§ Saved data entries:
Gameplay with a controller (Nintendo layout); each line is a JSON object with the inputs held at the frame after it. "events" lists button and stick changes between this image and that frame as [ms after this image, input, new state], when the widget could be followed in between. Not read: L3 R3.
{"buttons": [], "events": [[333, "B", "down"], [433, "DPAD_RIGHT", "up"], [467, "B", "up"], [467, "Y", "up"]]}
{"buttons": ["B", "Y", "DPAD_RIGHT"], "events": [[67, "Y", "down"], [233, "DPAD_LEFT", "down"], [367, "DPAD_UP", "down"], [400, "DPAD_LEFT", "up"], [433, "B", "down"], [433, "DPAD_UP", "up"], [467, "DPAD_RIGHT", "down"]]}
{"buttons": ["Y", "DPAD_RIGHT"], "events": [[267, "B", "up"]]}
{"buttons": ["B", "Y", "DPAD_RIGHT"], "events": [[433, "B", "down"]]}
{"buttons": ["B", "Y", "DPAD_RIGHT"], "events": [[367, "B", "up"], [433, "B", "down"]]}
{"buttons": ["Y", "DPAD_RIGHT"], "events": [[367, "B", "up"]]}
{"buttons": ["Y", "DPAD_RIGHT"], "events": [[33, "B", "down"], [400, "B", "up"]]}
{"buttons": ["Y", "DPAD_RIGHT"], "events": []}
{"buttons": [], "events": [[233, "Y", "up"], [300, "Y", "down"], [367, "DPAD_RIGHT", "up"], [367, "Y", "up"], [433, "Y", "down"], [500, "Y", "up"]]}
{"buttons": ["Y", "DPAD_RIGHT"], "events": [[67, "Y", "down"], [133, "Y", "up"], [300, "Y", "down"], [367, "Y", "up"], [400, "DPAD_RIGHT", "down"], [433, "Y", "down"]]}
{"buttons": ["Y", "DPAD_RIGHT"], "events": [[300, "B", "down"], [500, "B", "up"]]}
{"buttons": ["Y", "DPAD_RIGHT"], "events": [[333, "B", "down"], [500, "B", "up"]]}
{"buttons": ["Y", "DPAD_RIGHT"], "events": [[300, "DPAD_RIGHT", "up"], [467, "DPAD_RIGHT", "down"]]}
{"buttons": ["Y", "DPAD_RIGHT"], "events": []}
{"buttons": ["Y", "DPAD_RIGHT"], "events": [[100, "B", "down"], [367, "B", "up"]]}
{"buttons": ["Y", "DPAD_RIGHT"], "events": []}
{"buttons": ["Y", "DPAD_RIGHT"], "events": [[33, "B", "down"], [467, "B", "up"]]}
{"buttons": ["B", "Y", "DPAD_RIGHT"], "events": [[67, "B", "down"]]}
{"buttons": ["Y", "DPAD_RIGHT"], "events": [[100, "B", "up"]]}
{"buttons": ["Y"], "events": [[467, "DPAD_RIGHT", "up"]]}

§ WHAT TO WORK ON: Each entry above needs to be retyped exactly as it appears.

§ SOLUTION TO THIS TASK:
Gameplay with a controller (Nintendo layout); each line is a JSON object with the inputs held at the frame after it. "events" lists button and stick changes between this image and that frame as [ms after this image, input, new state], when the widget could be followed in between. Not read: L3 R3.
{"buttons": [], "events": [[333, "B", "down"], [433, "DPAD_RIGHT", "up"], [467, "B", "up"], [467, "Y", "up"]]}
{"buttons": ["B", "Y", "DPAD_RIGHT"], "events": [[67, "Y", "down"], [233, "DPAD_LEFT", "down"], [367, "DPAD_UP", "down"], [400, "DPAD_LEFT", "up"], [433, "B", "down"], [433, "DPAD_UP", "up"], [467, "DPAD_RIGHT", "down"]]}
{"buttons": ["Y", "DPAD_RIGHT"], "events": [[267, "B", "up"]]}
{"buttons": ["B", "Y", "DPAD_RIGHT"], "events": [[433, "B", "down"]]}
{"buttons": ["B", "Y", "DPAD_RIGHT"], "events": [[367, "B", "up"], [433, "B", "down"]]}
{"buttons": ["Y", "DPAD_RIGHT"], "events": [[367, "B", "up"]]}
{"buttons": ["Y", "DPAD_RIGHT"], "events": [[33, "B", "down"], [400, "B", "up"]]}
{"buttons": ["Y", "DPAD_RIGHT"], "events": []}
{"buttons": [], "events": [[233, "Y", "up"], [300, "Y", "down"], [367, "DPAD_RIGHT", "up"], [367, "Y", "up"], [433, "Y", "down"], [500, "Y", "up"]]}
{"buttons": ["Y", "DPAD_RIGHT"], "events": [[67, "Y", "down"], [133, "Y", "up"], [300, "Y", "down"], [367, "Y", "up"], [400, "DPAD_RIGHT", "down"], [433, "Y", "down"]]}
{"buttons": ["Y", "DPAD_RIGHT"], "events": [[300, "B", "down"], [500, "B", "up"]]}
{"buttons": ["Y", "DPAD_RIGHT"], "events": [[333, "B", "down"], [500, "B", "up"]]}
{"buttons": ["Y", "DPAD_RIGHT"], "events": [[300, "DPAD_RIGHT", "up"], [467, "DPAD_RIGHT", "down"]]}
{"buttons": ["Y", "DPAD_RIGHT"], "events": []}
{"buttons": ["Y", "DPAD_RIGHT"], "events": [[100, "B", "down"], [367, "B", "up"]]}
{"buttons": ["Y", "DPAD_RIGHT"], "events": []}
{"buttons": ["Y", "DPAD_RIGHT"], "events": [[33, "B", "down"], [467, "B", "up"]]}
{"buttons": ["B", "Y", "DPAD_RIGHT"], "events": [[67, "B", "down"]]}
{"buttons": ["Y", "DPAD_RIGHT"], "events": [[100, "B", "up"]]}
{"buttons": ["Y"], "events": [[467, "DPAD_RIGHT", "up"]]}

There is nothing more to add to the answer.